Jessica Hood’s recent work, The Cave & the Archive: Elery Hamilton-Smith’s Stereographic Collection has emerged out of research undertaken at the State Library of Victoria. Accessing the collection of stereographic slides, Hood has reappropriated this pre-cinematic technology, at a time when we are in a similar moment of paradigm-shifting technological change, and one where stereoscopic imagery is again gaining traction as both an optical toy and scientific instrument.
Hood’s use of antiquated technology, presenting the work via slide projectors, seems defiant given the ease with which digital technology is able to reproduce the world mimetically. This turn away from the transparency of digital mediums to revel in the specificity of the analogue process, tends to shift focus away from the content in favour of its form. Included in the formal process is the catalogue itself. The work literally shifts the focus from the ‘objects’ in the archive to the archive itself, its rooms, drawers, folders, files, and other methods of organisation, as the work slowly turns.

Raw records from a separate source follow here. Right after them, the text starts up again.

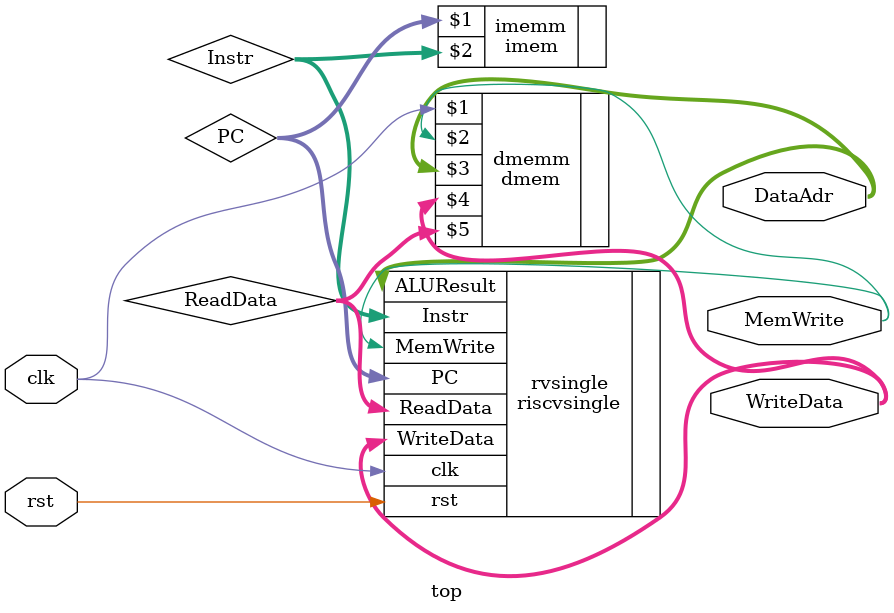
<source format=sv>
module top(input logic clk,rst,
		   output logic [31:0] WriteData,DataAdr,
		   output logic MemWrite );

		   logic [31:0] PC,Instr,ReadData;

		  riscvsingle  rvsingle (.clk(clk),.rst(rst),.PC(PC),.Instr(Instr),.MemWrite(MemWrite),.WriteData(WriteData),.ReadData(ReadData),.ALUResult(DataAdr));
		  
      imem imemm(PC,Instr);
		  
      dmem dmemm(clk,MemWrite,DataAdr,WriteData,ReadData);

endmodule

</source>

Accessing physical objects from archives is a disappearing process as archives are being systematically digitised. It is the tactile experience of the physical archive that Hood seems to reinstate with The Cave & the Archive, as we marvel at the strangeness of the stereograph, held in the artist’s hand and reconfigured through the use of another antiquated technology, the slide projector, leaving us to wonder about the future of the physical archive and the potential for alternative engagements with the material.
The work of each artist included in Wandering Archive engages with the concept of the archive in personal, and often playful, ways. Eschewing austerity and authority, these artists have produced idiosyncratic archives, or interactions with institutional archives, that emphasis the archive as a process, defined by transience, malleability and reinterpretation.